Robin Ramaekers

Personal information
- Full name: Robin Ramaekers
- Born: 5 January 1996 (age 30) Tongeren, Belgium
- Height: 1.80 m (5 ft 11 in)
- Weight: 78 kg (172 lb)

Sport
- Country: Belgium
- Sport: Archery
- Event: Recurve
- Club: Schutters Handboog Tongeren
- Coached by: Francis Notenboom

= Robin Ramaekers =

Belgian archer (born 1994)

Robin Ramaekers (born 26 October 1994) is a Belgian competitive archer. He competed as a member of the Belgian archery squad in major international tournaments, spanning the World Championships, the 2015 European Games, and the 2016 Summer Olympics. Ramaekers currently trains at a local archery range in his native Tongeren (Schutters Handboog Tongeren, SHT), under the tutelage of his coach Francis Notenboom, a former Olympian from the 1988 edition.

At the 2016 Summer Olympics in Rio de Janeiro, Ramaekers became the first Belgian archer to compete in an Olympic tournament since 2000, shooting only in the men's individual recurve.
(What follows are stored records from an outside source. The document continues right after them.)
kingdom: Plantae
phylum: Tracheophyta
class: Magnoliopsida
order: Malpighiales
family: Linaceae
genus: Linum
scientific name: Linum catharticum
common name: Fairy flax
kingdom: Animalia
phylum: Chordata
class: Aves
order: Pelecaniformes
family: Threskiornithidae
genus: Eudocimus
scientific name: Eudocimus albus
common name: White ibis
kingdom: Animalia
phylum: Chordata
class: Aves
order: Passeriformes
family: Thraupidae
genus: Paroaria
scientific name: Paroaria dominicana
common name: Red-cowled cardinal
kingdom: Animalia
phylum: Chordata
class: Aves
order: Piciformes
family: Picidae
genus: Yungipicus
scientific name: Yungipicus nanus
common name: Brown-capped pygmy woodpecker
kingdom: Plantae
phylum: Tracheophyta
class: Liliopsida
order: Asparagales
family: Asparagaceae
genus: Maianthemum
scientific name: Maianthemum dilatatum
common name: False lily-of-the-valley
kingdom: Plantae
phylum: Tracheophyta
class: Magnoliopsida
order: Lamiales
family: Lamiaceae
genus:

First, he recorded a total score of 654 points, including 25 targets of a perfect ten, to seal the forty-second seed from a field of 64 archers in the classification round. Heading to the knockout stage on the third day of the Games, Ramaekers firmly disposed the hard-charging Australian Ryan Tyack at 6–2 in the opening round, before he dropped his subsequent match on three straight sets to the Spaniard and tenth-seeded archer Juan Ignacio Rodríguez.